Regia: David Fincher. Sceneggiatura: Jack Fincher. Fotografia: Erik Messerschmidt. Montaggio: Kirk Baxter. Scenografie: Donald Graham Burt. Costumi: Trish Summerville. Musiche: Trent Reznor
Interpreti: Gary Oldman, Lily Collins, Amanda Seyfried, Charles Dance, Tom Burke, Arliss Howard.
Produttore: Ceàn Chaffin.
Distribuzione: Lucky Red. Origine: USA, 2020.
Durata: 131’.
Vincitore Premio Oscar 2021 per la Miglior Fotografia e per la Miglior Scenografia
Victorville, California, 1940. Lo sceneggiatore alcolizzato Herman J. Mankiewicz, temporaneamente infermo a causa di un incidente, si isola nel mezzo del deserto del Mojave con due assistenti per dar vita a uno script commissionato da Orson Welles, ventiquattrenne talento del teatro a cui la RKO ha dato carta bianca. Mankiewicz, detto Mank, cerca ispirazione tra i ricordi e rievoca eventi degli anni precedenti, che lo hanno visto spesso ospite del magnate William Randolph Hearst e al servizio del capo della MGM Louis Mayer. Tra questi le elezioni del 1934 per il governatore dello Stato, in cui simpatizzava per il candidato democratico dalle tendenze socialiste Upton Sinclair, apertamente osteggiato da Hearst e Mayer. Tanto da non poter nemmeno essere definito biopic, nonostante rechi nel titolo ad personam il soprannome con cui si faceva chiamare Herman J. Mankiewicz, co-sceneggiatore di Quarto potere. Fincher non racconta una parabola individuale, con il suo arco di ascese e cadute. Racconta la genesi del film più importante di sempre, la cui paternità è contesa: nel 1971 infatti il saggio di Pauline Kael Raising Kane offuscò il genio di Welles attribuendo il merito della sceneggiatura interamente a Mankiewicz.
Forse è per questo che nei titoli di testa di Mank David Fincher attribuisce i meriti dello script totalmente al padre Jack, che non riuscì mai a far realizzare il film dagli studios hollywoodiani. Grazie a Netflix, invece, Mank vede la luce. E con lui lo spaccato di un'epoca unica, quella d'oro del cinema hollywoodiano, apparentemente così lontana nel tempo e nelle abitudini dal 2020 in cui il film viene portato a termine e invece così affine.

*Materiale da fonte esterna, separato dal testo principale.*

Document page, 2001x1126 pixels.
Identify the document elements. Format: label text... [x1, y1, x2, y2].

Per farlo Fincher veste letteralmente la pelle di quella Hollywood, in un bianco e nero sfavillante, con scenografie che paiono estratte di peso da quelle sontuose produzioni cinematografiche. Quasi che il regista di Seven volesse trasportarci nella Xanadu autentica, in quel mondo dorato e crudele di cui Quarto potere rappresenta una critica e insieme una confessione di complicità e correità. Ma anche questo è un trucco.

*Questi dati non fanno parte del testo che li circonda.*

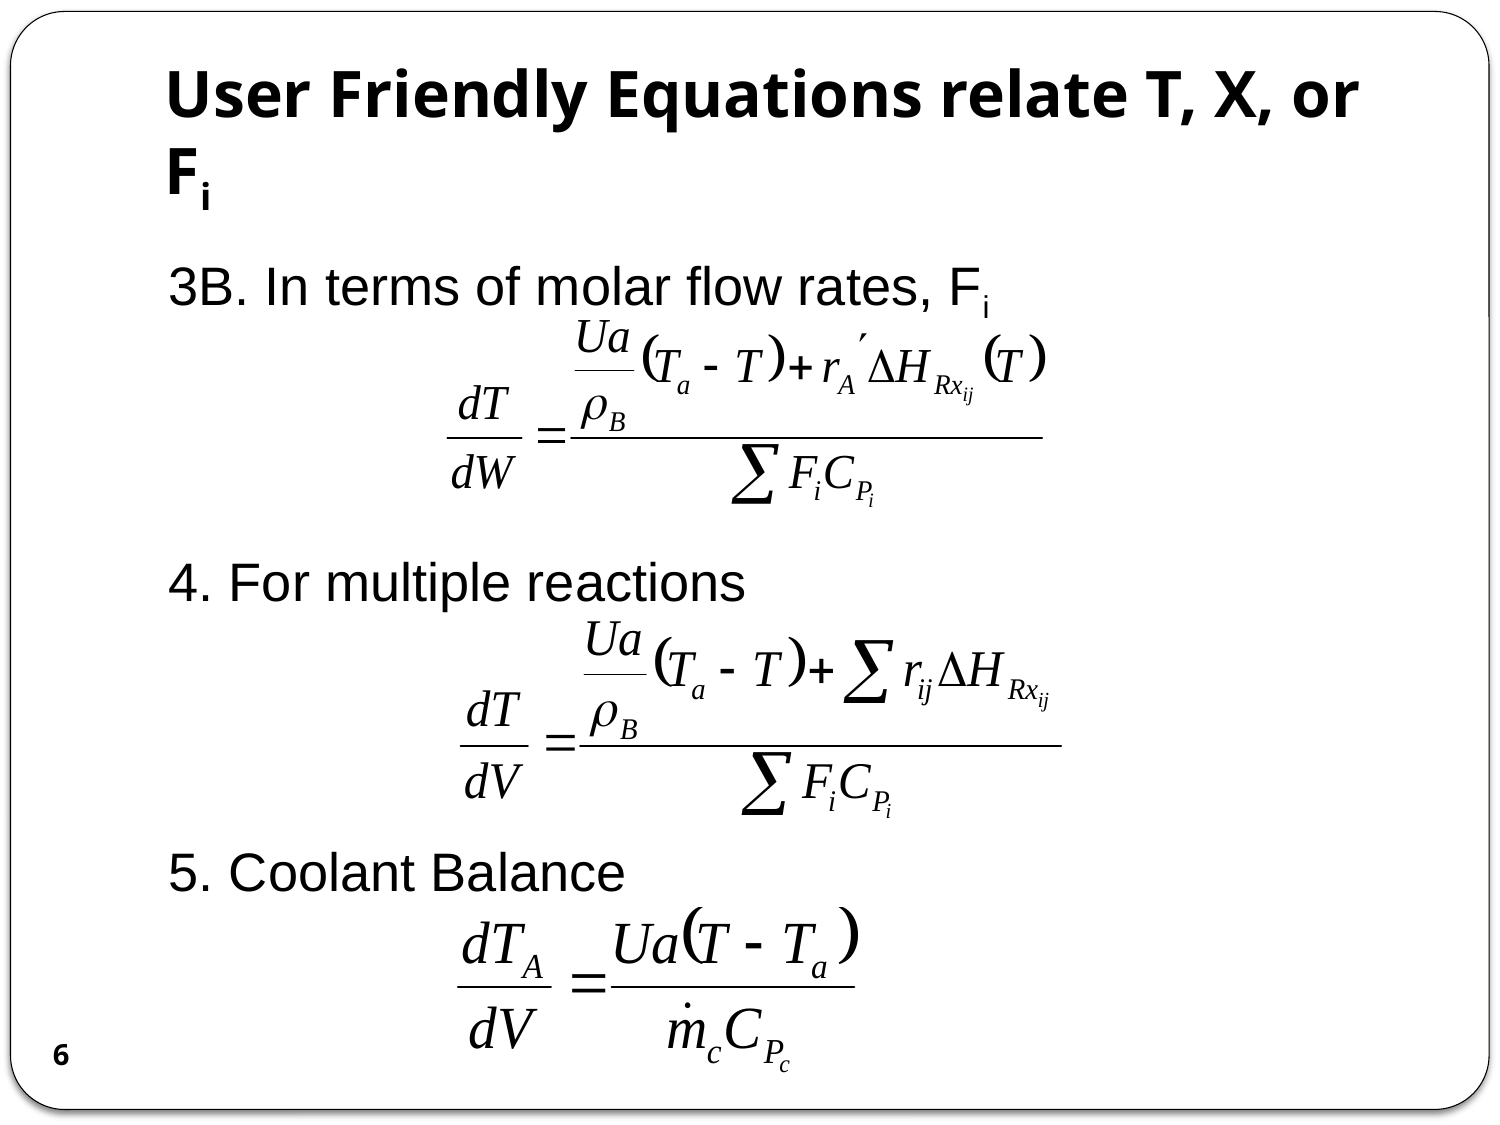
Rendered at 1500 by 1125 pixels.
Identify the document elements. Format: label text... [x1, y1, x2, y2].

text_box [448, 906, 869, 1087]
text_box 3B. In terms of molar flow rates, Fi [153, 243, 1429, 333]
slide_number 6 [23, 1018, 99, 1094]
text_box 4. For multiple reactions [153, 540, 1429, 620]
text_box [439, 303, 1051, 520]
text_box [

Troppi sono i parallelismi con il presente per pensare che Fincher non abbia in parte ripensato Mank, trasformandolo in uno specchio deformato dei nostri tempi. La dissezione di Hollywood è effettuata attraverso il medium che più è accusato di decretarne la fine, ossia Netflix, la regina delle piattaforme VOD. La crisi economica che colpisce duramente l'industria dello spettacolo nel 1930 rivive 90 anni dopo nelle parole e nella preoccupazione di molti, sempre meno convinti che come allora l'industria possa risorgere dalle proprie ceneri come una fenice.

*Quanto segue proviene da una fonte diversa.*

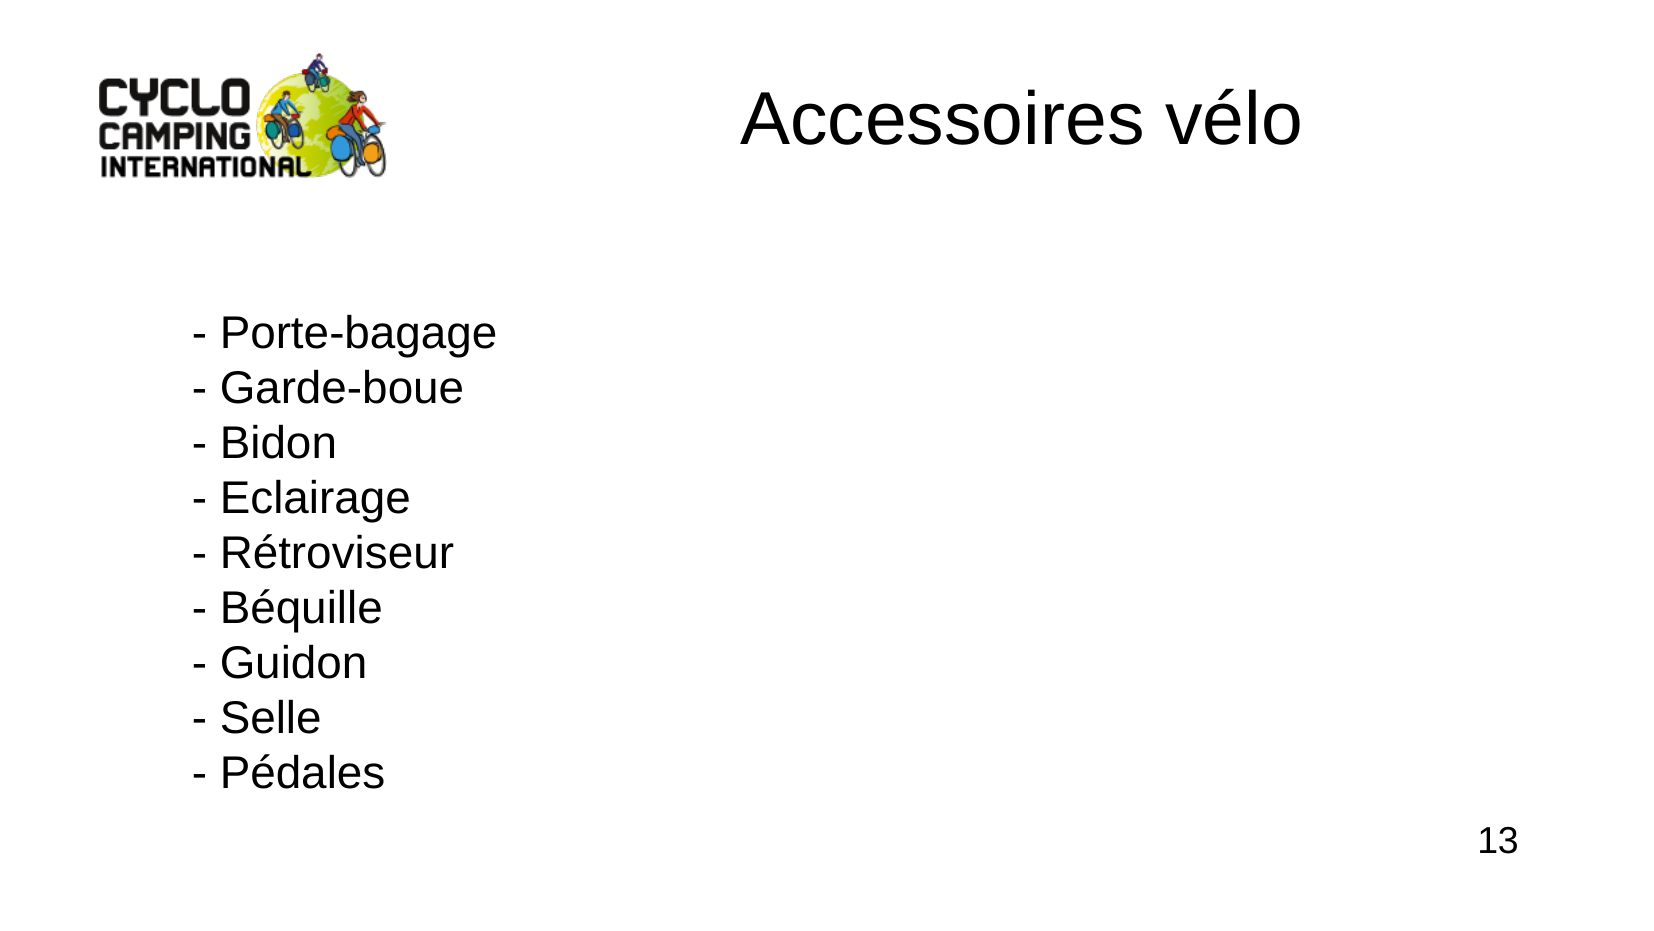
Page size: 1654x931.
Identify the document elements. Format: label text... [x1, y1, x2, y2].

title Accessoires vélo [472, 37, 1571, 193]
text_box <numéro> [1462, 809, 1654, 880]
picture [99, 53, 388, 178]
text_box - Porte-bagage - Garde-boue - Bidon - Eclairage - Rétroviseur - Béquille - Guidon - Selle - Pédales [177, 295, 1536, 827]
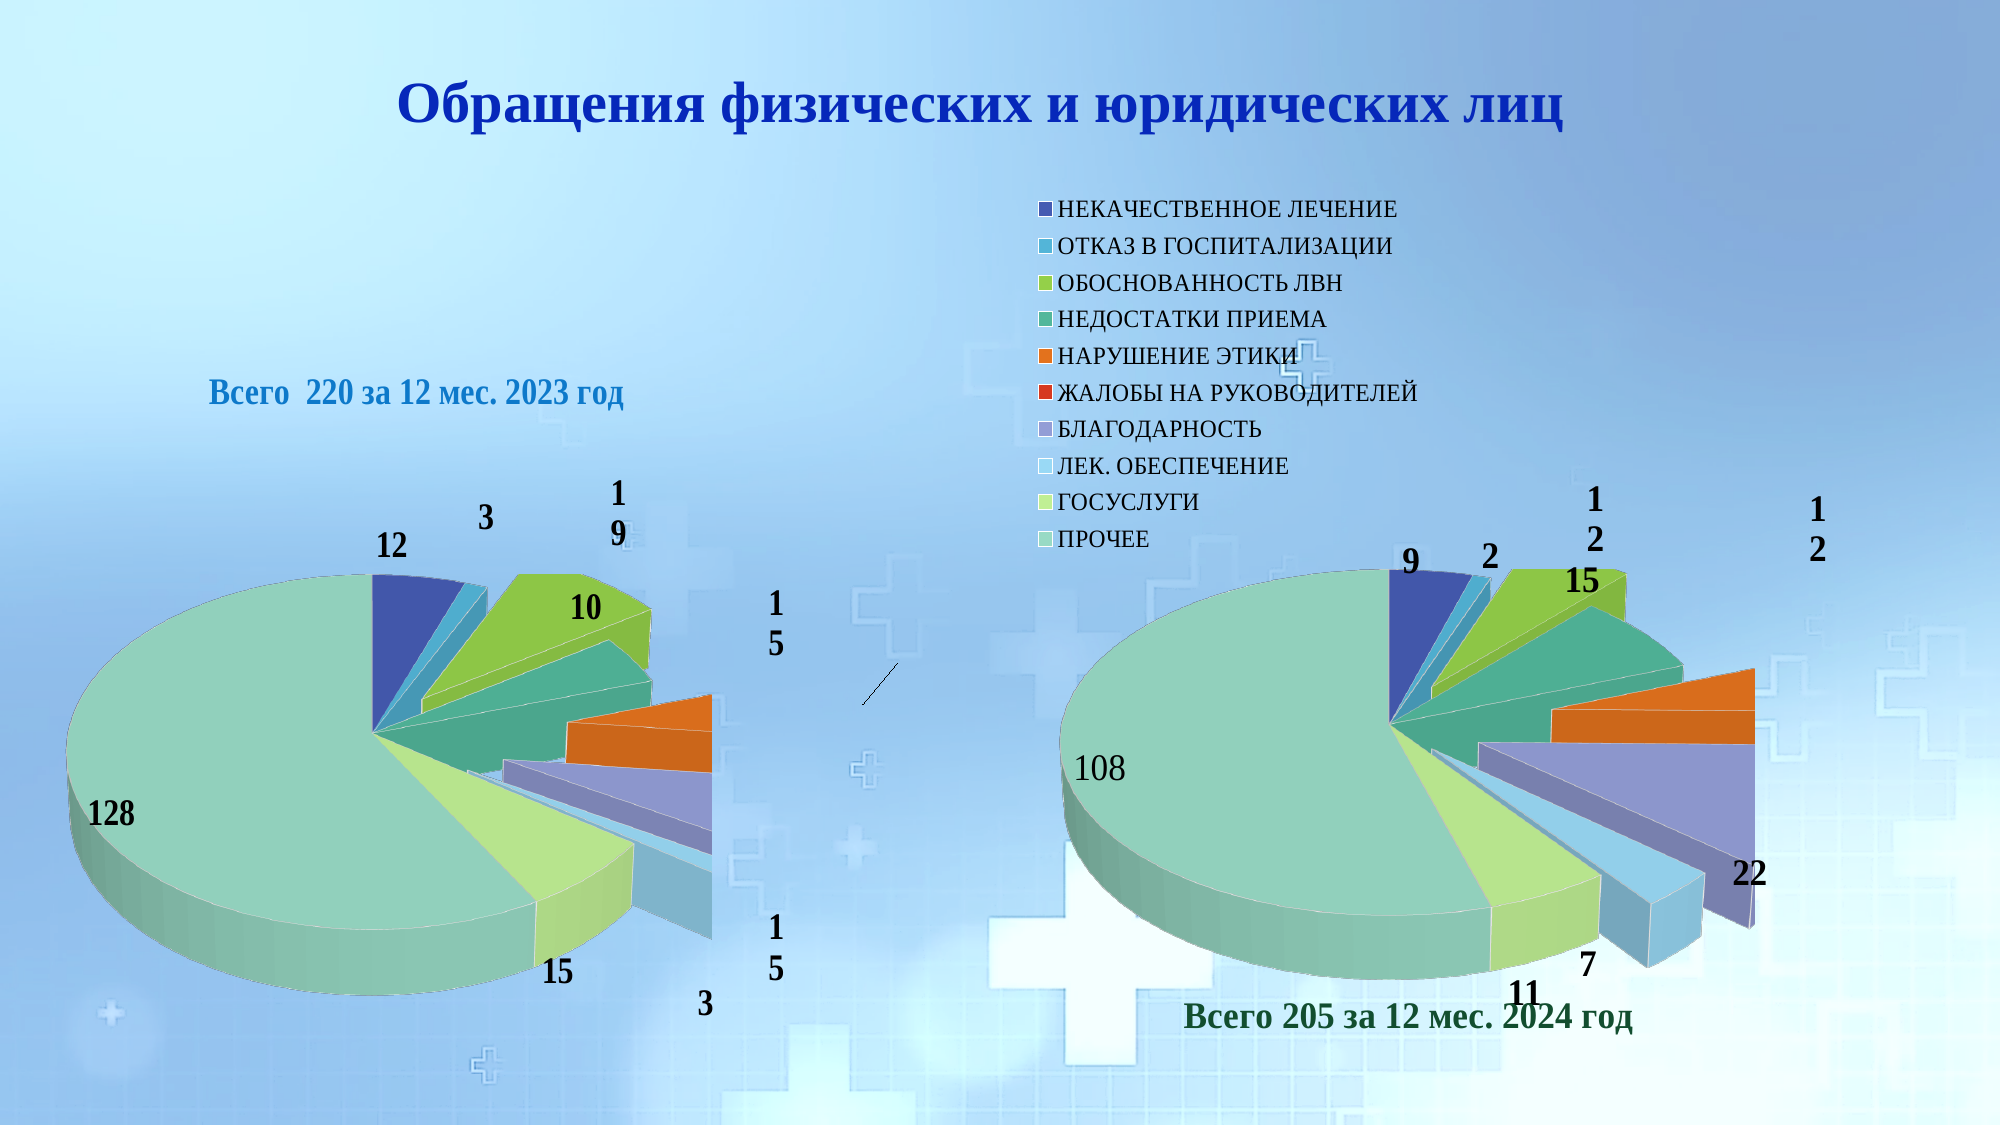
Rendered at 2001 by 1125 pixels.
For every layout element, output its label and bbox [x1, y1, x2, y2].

chart [31, 184, 898, 1125]
picture [0, 0, 2000, 1125]
chart [968, 184, 1863, 1125]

E infine la questione politica, con un candidato vicino a idee socialiste come Uptown Sinclair, abbandonato a se stesso dall'establishment di Franklin Delano Roosevelt e sconfitto a colpi di fake news, che ricorda troppo il Bernie Sanders del terzo millennio perché si tratti di un caso.
Ma Roosevelt non è il solo santino a cadere e frantumarsi in mille pezzi nella ricostruzione di Fincher: l'altro è Orson Welles, ritratto come un'arrogante e megalomane giovane promessa di Hollywood, che non si fa scrupoli a considerare come sua la sceneggiatura scritta da Mank. Un panorama desolante di uomini mossi da fama, potere e denaro in cui si salva solo Marion Davies, l'attrice amata da Hearst e rimastagli fedele fino alla fine. Un'ideale Dulcinea per un donchisciottesco sceneggiatore alcolizzato, alla disperata ricerca di una musa che possa restituirgli la purezza incontaminata del cinema e le sensazioni della più autentica polvere di stelle.